Gather every line in the records below that contains the word "seconds".

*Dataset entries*

+===+

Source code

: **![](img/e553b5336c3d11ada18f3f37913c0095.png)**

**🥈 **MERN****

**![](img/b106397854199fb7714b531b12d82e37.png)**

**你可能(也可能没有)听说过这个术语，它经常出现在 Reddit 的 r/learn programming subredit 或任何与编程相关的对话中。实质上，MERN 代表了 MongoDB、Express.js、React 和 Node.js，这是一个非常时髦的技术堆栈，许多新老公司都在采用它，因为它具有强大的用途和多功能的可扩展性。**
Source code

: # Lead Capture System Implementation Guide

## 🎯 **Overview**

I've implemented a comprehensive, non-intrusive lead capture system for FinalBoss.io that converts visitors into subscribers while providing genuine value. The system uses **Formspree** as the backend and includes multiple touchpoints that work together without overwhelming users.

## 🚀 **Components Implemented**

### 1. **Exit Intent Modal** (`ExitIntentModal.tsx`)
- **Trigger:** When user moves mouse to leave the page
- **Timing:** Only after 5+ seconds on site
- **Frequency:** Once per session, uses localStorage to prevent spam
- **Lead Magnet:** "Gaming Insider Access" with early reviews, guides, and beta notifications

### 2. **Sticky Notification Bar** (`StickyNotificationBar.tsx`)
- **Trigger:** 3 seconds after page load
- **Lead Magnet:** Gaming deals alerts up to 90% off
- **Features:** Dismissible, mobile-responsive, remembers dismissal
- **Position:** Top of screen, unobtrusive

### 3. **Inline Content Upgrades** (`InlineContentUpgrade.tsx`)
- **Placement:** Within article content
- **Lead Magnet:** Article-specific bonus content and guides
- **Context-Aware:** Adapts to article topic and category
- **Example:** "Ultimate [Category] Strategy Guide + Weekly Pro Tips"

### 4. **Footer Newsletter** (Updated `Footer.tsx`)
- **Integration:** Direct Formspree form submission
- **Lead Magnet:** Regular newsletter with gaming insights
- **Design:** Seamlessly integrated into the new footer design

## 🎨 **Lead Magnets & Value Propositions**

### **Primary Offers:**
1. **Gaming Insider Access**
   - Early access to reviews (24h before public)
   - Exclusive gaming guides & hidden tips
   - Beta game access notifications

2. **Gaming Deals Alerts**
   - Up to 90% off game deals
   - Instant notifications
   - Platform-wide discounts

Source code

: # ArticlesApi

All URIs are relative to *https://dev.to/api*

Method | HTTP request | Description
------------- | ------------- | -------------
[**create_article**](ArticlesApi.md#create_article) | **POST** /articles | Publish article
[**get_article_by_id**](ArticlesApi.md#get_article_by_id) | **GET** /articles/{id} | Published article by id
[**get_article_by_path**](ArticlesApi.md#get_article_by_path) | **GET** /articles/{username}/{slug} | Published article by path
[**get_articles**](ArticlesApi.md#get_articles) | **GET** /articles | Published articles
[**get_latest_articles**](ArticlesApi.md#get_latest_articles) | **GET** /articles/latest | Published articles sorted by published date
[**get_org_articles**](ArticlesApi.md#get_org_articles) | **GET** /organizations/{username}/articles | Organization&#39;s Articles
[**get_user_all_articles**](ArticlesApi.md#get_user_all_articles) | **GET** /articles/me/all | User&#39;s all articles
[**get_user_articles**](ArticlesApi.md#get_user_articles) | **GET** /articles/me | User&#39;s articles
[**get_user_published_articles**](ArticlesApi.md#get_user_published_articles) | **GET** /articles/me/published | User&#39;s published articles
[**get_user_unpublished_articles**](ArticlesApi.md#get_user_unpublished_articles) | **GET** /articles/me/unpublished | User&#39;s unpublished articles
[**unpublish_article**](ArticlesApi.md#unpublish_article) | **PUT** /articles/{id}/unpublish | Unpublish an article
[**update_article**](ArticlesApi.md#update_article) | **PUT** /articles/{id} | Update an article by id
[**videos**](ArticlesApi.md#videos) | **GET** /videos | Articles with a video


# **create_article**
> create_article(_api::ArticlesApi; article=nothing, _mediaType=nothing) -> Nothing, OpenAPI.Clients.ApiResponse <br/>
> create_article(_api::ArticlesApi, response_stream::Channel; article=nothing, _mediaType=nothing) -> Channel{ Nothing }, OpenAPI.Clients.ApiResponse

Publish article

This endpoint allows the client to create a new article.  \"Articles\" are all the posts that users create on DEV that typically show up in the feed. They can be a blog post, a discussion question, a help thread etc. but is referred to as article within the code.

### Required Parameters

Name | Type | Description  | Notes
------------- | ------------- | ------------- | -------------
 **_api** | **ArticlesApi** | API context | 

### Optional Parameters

+===+

*Response to the task*
- **Timing:** Only after 5+ seconds on site
- **Trigger:** 3 seconds after page load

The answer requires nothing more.